▸ Assigned task: Repeat the data exactly, every last line of it.

◇ ◇ ◇ ◇ ◇ ◇ ◇

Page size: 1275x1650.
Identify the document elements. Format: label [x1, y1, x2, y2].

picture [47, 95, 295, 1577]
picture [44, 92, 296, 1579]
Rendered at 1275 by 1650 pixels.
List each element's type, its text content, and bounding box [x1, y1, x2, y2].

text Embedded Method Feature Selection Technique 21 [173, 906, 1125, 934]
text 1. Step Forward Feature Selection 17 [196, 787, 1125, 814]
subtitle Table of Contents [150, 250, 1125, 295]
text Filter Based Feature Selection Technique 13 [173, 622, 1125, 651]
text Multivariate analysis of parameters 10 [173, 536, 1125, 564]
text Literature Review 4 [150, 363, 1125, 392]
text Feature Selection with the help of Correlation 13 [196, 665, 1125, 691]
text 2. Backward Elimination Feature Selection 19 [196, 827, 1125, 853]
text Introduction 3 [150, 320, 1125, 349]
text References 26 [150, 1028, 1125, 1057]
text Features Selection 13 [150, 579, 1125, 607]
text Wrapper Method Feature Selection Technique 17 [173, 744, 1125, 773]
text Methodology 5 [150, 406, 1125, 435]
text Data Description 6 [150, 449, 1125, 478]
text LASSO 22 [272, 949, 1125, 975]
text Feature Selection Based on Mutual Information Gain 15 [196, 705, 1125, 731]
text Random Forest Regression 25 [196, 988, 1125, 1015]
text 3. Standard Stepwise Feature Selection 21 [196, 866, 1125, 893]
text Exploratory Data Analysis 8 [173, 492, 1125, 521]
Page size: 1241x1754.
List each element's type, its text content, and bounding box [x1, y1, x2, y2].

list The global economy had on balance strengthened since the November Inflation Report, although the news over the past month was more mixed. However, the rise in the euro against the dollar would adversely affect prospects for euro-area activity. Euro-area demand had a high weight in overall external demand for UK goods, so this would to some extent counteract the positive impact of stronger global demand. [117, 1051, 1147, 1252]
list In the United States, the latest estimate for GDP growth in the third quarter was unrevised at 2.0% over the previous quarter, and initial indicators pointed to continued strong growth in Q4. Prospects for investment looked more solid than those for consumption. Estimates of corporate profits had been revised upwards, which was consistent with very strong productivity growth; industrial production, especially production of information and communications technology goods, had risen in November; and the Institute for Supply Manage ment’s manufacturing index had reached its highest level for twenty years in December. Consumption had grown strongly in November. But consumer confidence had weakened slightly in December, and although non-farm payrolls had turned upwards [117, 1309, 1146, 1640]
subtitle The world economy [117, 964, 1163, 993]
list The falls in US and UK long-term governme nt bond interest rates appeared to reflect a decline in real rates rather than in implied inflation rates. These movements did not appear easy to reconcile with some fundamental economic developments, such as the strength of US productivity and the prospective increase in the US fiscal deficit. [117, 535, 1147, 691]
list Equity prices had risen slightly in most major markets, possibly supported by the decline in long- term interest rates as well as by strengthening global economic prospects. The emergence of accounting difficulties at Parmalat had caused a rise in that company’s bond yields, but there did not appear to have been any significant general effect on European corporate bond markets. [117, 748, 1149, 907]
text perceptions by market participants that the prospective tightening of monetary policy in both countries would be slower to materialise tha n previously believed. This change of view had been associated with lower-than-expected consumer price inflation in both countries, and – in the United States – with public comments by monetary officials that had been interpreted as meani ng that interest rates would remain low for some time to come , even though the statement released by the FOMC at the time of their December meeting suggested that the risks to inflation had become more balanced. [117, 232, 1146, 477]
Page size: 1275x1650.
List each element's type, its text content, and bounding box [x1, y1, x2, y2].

◇ ◇ ◇ ◇ ◇ ◇ ◇

▸ Result:
Page size: 1275x1650.
Identify the document elements. Format: label [x1, y1, x2, y2].

picture [47, 95, 295, 1577]
picture [44, 92, 296, 1579]
Rendered at 1275 by 1650 pixels.
List each element's type, its text content, and bounding box [x1, y1, x2, y2].

text Embedded Method Feature Selection Technique 21 [173, 906, 1125, 934]
text 1. Step Forward Feature Selection 17 [196, 787, 1125, 814]
subtitle Table of Contents [150, 250, 1125, 295]
text Filter Based Feature Selection Technique 13 [173, 622, 1125, 651]
text Multivariate analysis of parameters 10 [173, 536, 1125, 564]
text Literature Review 4 [150, 363, 1125, 392]
text Feature Selection with the help of Correlation 13 [196, 665, 1125, 691]
text 2. Backward Elimination Feature Selection 19 [196, 827, 1125, 853]
text Introduction 3 [150, 320, 1125, 349]
text References 26 [150, 1028, 1125, 1057]
text Features Selection 13 [150, 579, 1125, 607]
text Wrapper Method Feature Selection Technique 17 [173, 744, 1125, 773]
text Methodology 5 [150, 406, 1125, 435]
text Data Description 6 [150, 449, 1125, 478]
text LASSO 22 [272, 949, 1125, 975]
text Feature Selection Based on Mutual Information Gain 15 [196, 705, 1125, 731]
text Random Forest Regression 25 [196, 988, 1125, 1015]
text 3. Standard Stepwise Feature Selection 21 [196, 866, 1125, 893]
text Exploratory Data Analysis 8 [173, 492, 1125, 521]
Page size: 1241x1754.
List each element's type, its text content, and bounding box [x1, y1, x2, y2].

list The global economy had on balance strengthened since the November Inflation Report, although the news over the past month was more mixed. However, the rise in the euro against the dollar would adversely affect prospects for euro-area activity. Euro-area demand had a high weight in overall external demand for UK goods, so this would to some extent counteract the positive impact of stronger global demand. [117, 1051, 1147, 1252]
list In the United States, the latest estimate for GDP growth in the third quarter was unrevised at 2.0% over the previous quarter, and initial indicators pointed to continued strong growth in Q4. Prospects for investment looked more solid than those for consumption. Estimates of corporate profits had been revised upwards, which was consistent with very strong productivity growth; industrial production, especially production of information and communications technology goods, had risen in November; and the Institute for Supply Manage ment’s manufacturing index had reached its highest level for twenty years in December. Consumption had grown strongly in November. But consumer confidence had weakened slightly in December, and although non-farm payrolls had turned upwards [117, 1309, 1146, 1640]
subtitle The world economy [117, 964, 1163, 993]
list The falls in US and UK long-term governme nt bond interest rates appeared to reflect a decline in real rates rather than in implied inflation rates. These movements did not appear easy to reconcile with some fundamental economic developments, such as the strength of US productivity and the prospective increase in the US fiscal deficit. [117, 535, 1147, 691]
list Equity prices had risen slightly in most major markets, possibly supported by the decline in long- term interest rates as well as by strengthening global economic prospects. The emergence of accounting difficulties at Parmalat had caused a rise in that company’s bond yields, but there did not appear to have been any significant general effect on European corporate bond markets. [117, 748, 1149, 907]
text perceptions by market participants that the prospective tightening of monetary policy in both countries would be slower to materialise tha n previously believed. This change of view had been associated with lower-than-expected consumer price inflation in both countries, and – in the United States – with public comments by monetary officials that had been interpreted as meani ng that interest rates would remain low for some time to come , even though the statement released by the FOMC at the time of their December meeting suggested that the risks to inflation had become more balanced. [117, 232, 1146, 477]
Page size: 1275x1650.
List each element's type, its text content, and bounding box [x1, y1, x2, y2].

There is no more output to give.